Is it possible to develop conventional power projects alongside solar power ones? There aren't even any guidelines or rules established for this. How long is this going to take? That will add to uncertainty to the stock price, if U.S.-based growth is priced into the stock.

Another worry for FSLR is its EXISTING customers. The company is seeing up to 10-15% defaults. Therefore, the market price of FSLR is dependent on the perceived health of the economy and the banking/credit system. Any more bad new in these areas (which I believe will be coming - see my blog) will push FSLR stock price down. So, if management is cautious with its customers, why are shareholders rewarding FSLR with a rich current P/E of ~30x ?

One thing I like about the company is that it manages its forecasts assuming declining polycrystalline silicon costs. the company compares it to its own cost reduction road-map. That way the company can manage its margins against cost advantages.

No wonder FSLR is #1 (the company sees a manufacturing cost at ~$0.65 a watt by 2012, translating to a 35-55% cost advantage).

Another "positive" for FSLR is high natural gas prices. Right now it is low (relative to oil prices). I believe that oil prices are up only due to currency/money flow, and not due to demand/consumption dynamics. Therefore, natural gas prices will remain low. This is negative for FSLR. (See here.)

Conclusion:

I am skeptical that the company will be able to achieve 200% sales and earnings growth for the next 5 years, while maintaining margins in the absence of currency hedges beyond 2010. My price target is $110, based on a projected growth rate that is 4-fold less than the street view.
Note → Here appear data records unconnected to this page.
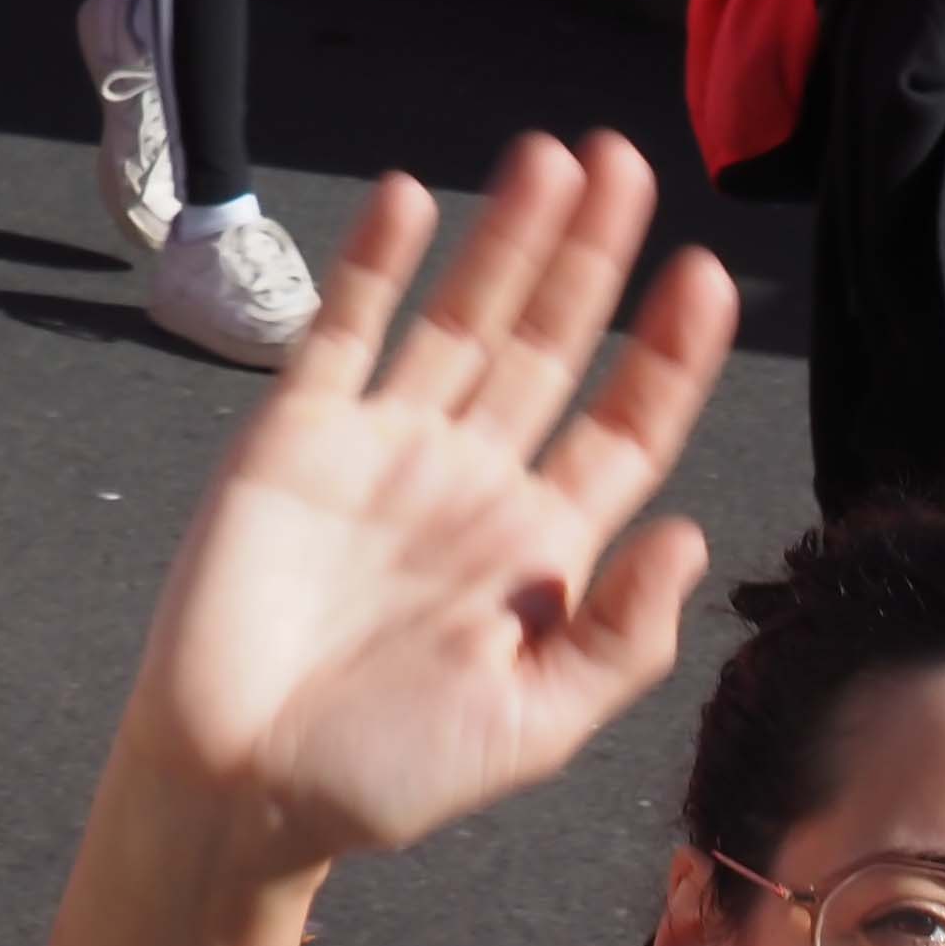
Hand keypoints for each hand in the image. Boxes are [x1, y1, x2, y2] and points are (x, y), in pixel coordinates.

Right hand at [112, 129, 736, 884]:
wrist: (238, 787)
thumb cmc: (387, 776)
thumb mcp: (531, 730)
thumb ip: (618, 640)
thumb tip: (691, 536)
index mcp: (541, 551)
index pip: (626, 430)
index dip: (668, 356)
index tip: (706, 279)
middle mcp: (474, 483)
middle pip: (553, 348)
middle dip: (593, 258)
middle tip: (631, 163)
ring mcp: (386, 450)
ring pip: (463, 319)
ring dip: (506, 239)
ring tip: (552, 158)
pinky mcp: (297, 439)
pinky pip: (345, 333)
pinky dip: (376, 266)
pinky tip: (414, 198)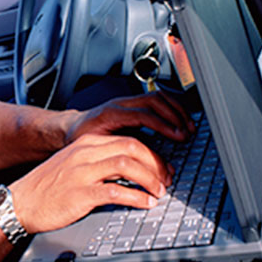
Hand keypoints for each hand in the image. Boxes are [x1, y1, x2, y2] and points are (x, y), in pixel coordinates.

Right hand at [9, 133, 171, 233]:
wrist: (19, 203)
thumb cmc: (46, 188)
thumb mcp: (72, 165)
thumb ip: (98, 162)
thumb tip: (129, 170)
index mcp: (85, 144)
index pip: (127, 140)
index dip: (151, 154)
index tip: (162, 168)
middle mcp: (85, 153)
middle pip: (132, 148)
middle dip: (156, 163)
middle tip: (166, 179)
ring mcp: (82, 172)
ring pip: (127, 165)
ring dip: (149, 179)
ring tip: (159, 192)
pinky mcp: (80, 193)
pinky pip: (116, 191)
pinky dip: (136, 197)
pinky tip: (145, 204)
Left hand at [65, 91, 193, 144]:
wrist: (72, 128)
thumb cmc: (82, 139)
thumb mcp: (97, 148)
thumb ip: (118, 152)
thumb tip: (141, 164)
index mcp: (111, 113)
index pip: (144, 115)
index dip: (164, 125)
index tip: (179, 136)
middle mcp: (120, 103)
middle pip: (154, 101)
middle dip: (175, 116)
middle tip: (188, 132)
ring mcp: (126, 101)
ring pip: (157, 97)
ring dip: (176, 110)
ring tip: (188, 126)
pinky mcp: (132, 103)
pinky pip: (155, 99)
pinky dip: (171, 108)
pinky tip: (179, 119)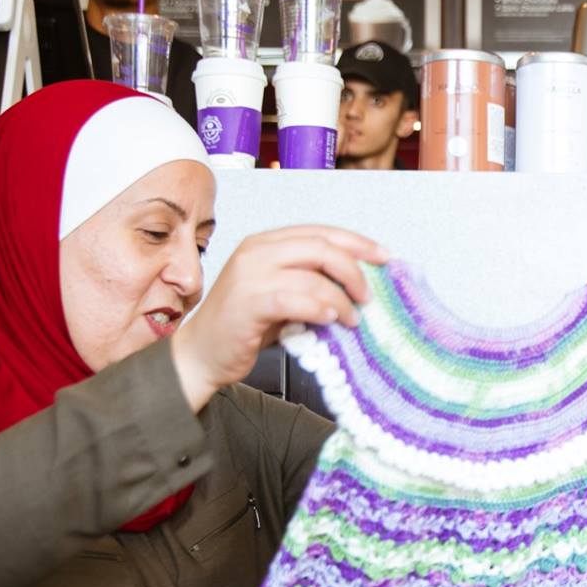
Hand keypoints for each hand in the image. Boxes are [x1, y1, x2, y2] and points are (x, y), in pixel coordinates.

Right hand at [172, 225, 388, 410]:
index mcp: (265, 243)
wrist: (202, 355)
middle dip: (355, 270)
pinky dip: (320, 308)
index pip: (321, 232)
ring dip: (342, 299)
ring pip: (313, 274)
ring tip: (352, 319)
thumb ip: (311, 281)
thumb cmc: (244, 327)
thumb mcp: (282, 295)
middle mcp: (256, 251)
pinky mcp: (247, 302)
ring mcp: (249, 275)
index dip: (358, 243)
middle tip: (369, 296)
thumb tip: (359, 283)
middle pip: (322, 247)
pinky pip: (295, 299)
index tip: (385, 258)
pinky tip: (331, 320)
This is a 40% decrease from current levels. I plan to increase my SHORT position by up to 10% as political, economic, and fundamental changes prove my investment thesis correct.

Risks to Price Target:

Due to positive correlation to commodity pricing, especially oil, commodity strength is a risk. Risk exists for competitor polysilicon prices to fall, undermining FSLR's low-cost production advantage.

Disclosure: Author holds a short position in FSLR on his KaChing virtual portfolio (a site with over 370,000 registered users). This portfolio is also followed by nearly 400 users.